Dougie is even playing tennis, can you imagine? He doesn’t do much footwork, but he’s awfully good at lunging and his serves are terrific. He looks very handsome in his whites. He is much in demand at mixed doubles, and not just because there are fewer men here now. So many never came home at all, but lots of other men have stayed in the cities. You can’t blame them wanting higher wages and more comforts after what they’ve been through.
Goodbye, old thing. I miss you lots. Don’t forget your loving friend,
Midge
1st London General
Hospital
8 December 1918
Dear Miss Macpherson,
Excuse a stranger writing to you. We met so briefly in France and England you may not remember me. But after so many years of hearing Eulalie read out your letters it is as though I have known you too. Your aunt was very dear to me. Please forgive any familiarity.
By now you should have received the official telegram, but I know telegrams can go astray. If
this letter then is a shock to you, please forgive that too.
I was with your aunt at the hospital when she died this morning. It was an easy death, compared to most. This new influenza strikes one down almost before you know that you are ill. Even yesterday your aunt seemed well, though tired as we all have been for so long. She collapsed on her rounds last night, and I was with her till the end. But I think I have told you that already. Forgive me, my dear. This letter is not as clear as it should be. But I did not want to delay writing.
My dear Miss Macpherson—or may I call you Margery? Because that is how all your aunt’s friends have thought of you these many years. Your aunt was a woman to be proud of.
Her last words were of you and your brother. ‘Give them my love’ she said and then, ‘Tell Margery to carry on’. I do not quite know what she meant by that, but perhaps you do.
I hope, my dear, that one day we may meet again, in memory of your dearest aunt.
I remain,
Yours sincerely,
Sister Alicia Atkins
13 May 1919
Dearest Midge,
I am getting married.
I know this will be a shock to you. It is to me.

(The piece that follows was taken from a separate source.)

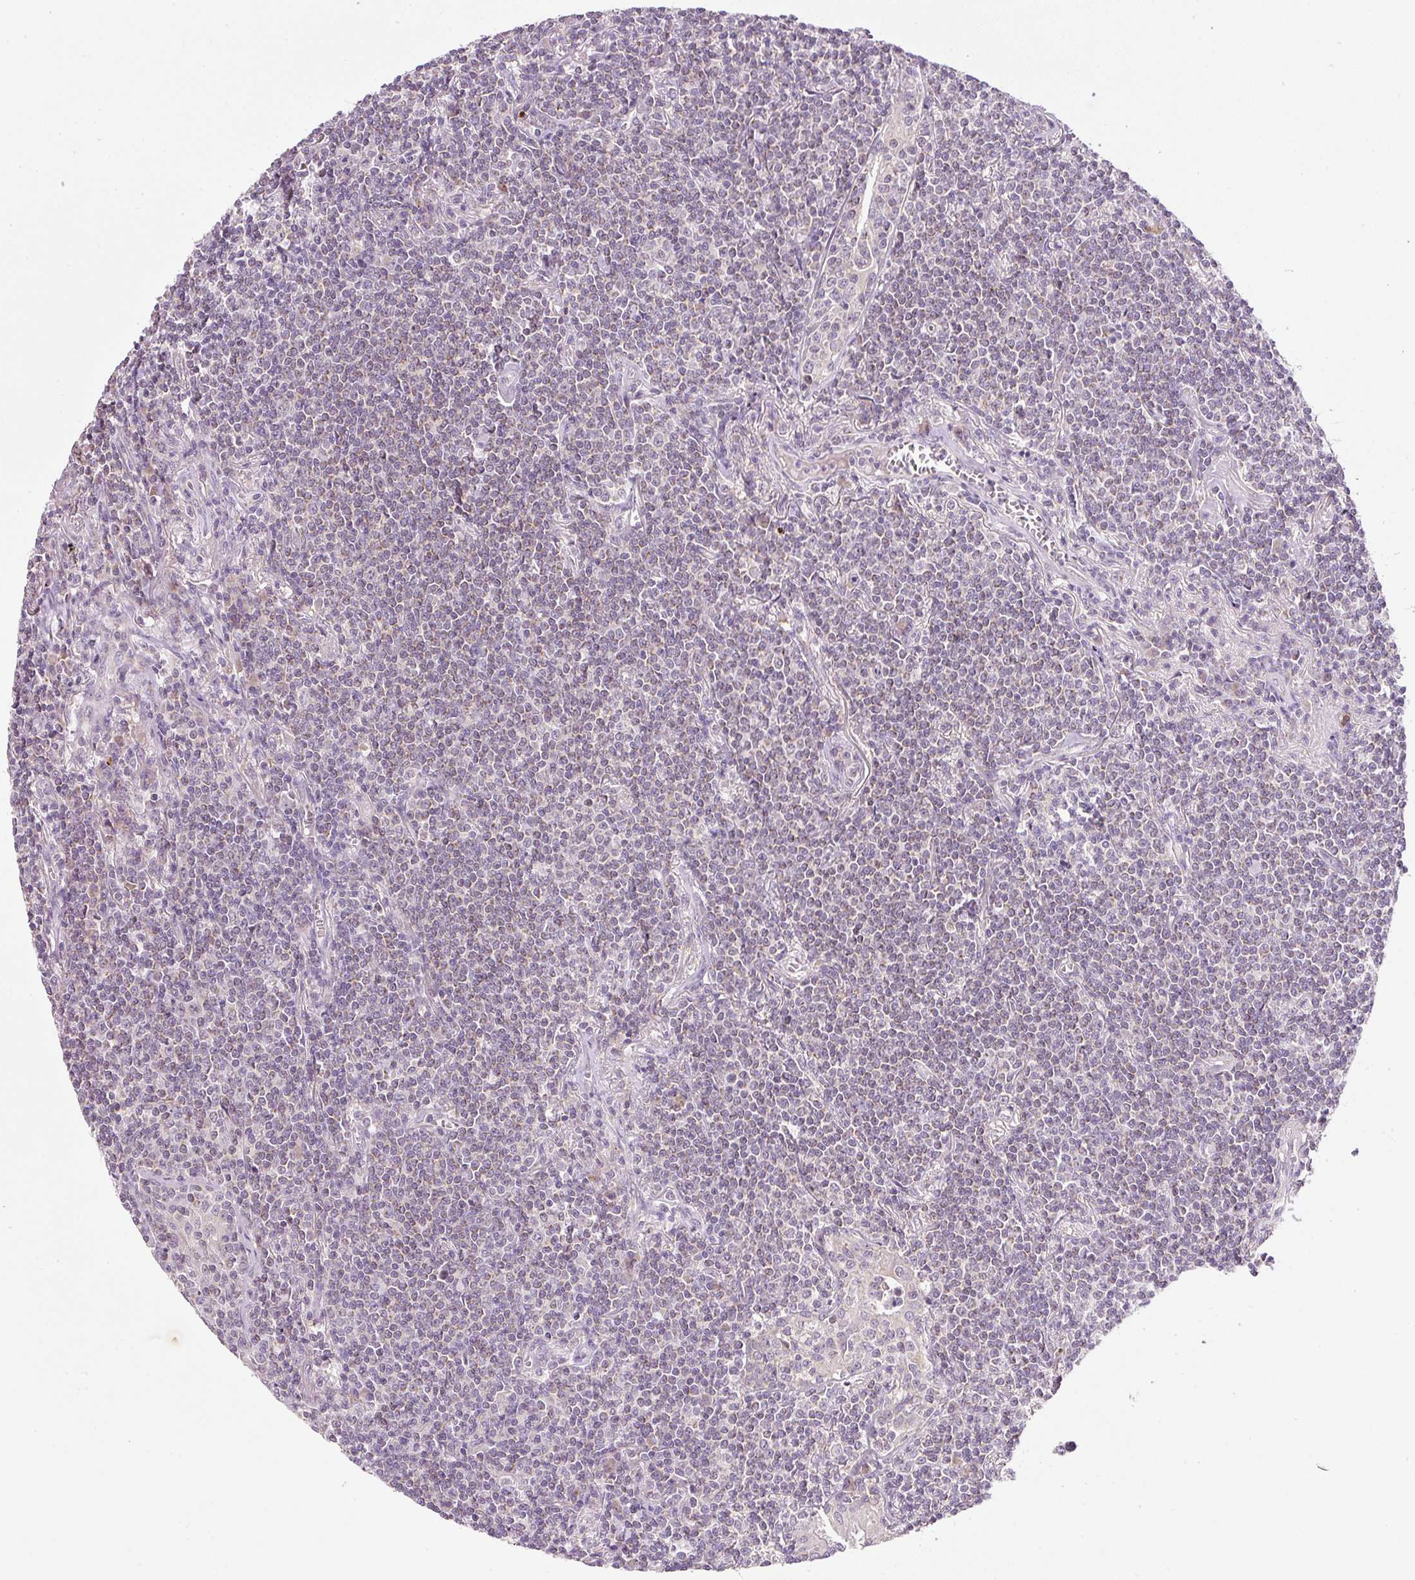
{"staining": {"intensity": "negative", "quantity": "none", "location": "none"}, "tissue": "lymphoma", "cell_type": "Tumor cells", "image_type": "cancer", "snomed": [{"axis": "morphology", "description": "Malignant lymphoma, non-Hodgkin's type, Low grade"}, {"axis": "topography", "description": "Lung"}], "caption": "An immunohistochemistry (IHC) micrograph of lymphoma is shown. There is no staining in tumor cells of lymphoma.", "gene": "FAM78B", "patient": {"sex": "female", "age": 71}}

You know, I used to dream that one day a blind convalescent would come here. I’d nurse him and he would fall in love with me, unable to see my face. A beauty and the beast but in reverse, with me the ugly one, and him unknowing. A nice obscure man, with a lovely manor house and lots of slobbery dogs, who didn’t need a wife to show off to the world.
Well, I got Gavin instead. He’s not what I expected, Midge. He’s not what Mummy expected either. He’s an archaeologist, though he was only on one dig out in Mesopotamia before the war took us all. He was in the Australian Light Horse out there too —not with our lot;a colonial, just like you, though he studied at Oxford—and came here to recuperate from appendicitis, of all things. As he says, to escape the entire war without a scratch then end up with appendicitis is something for the record books.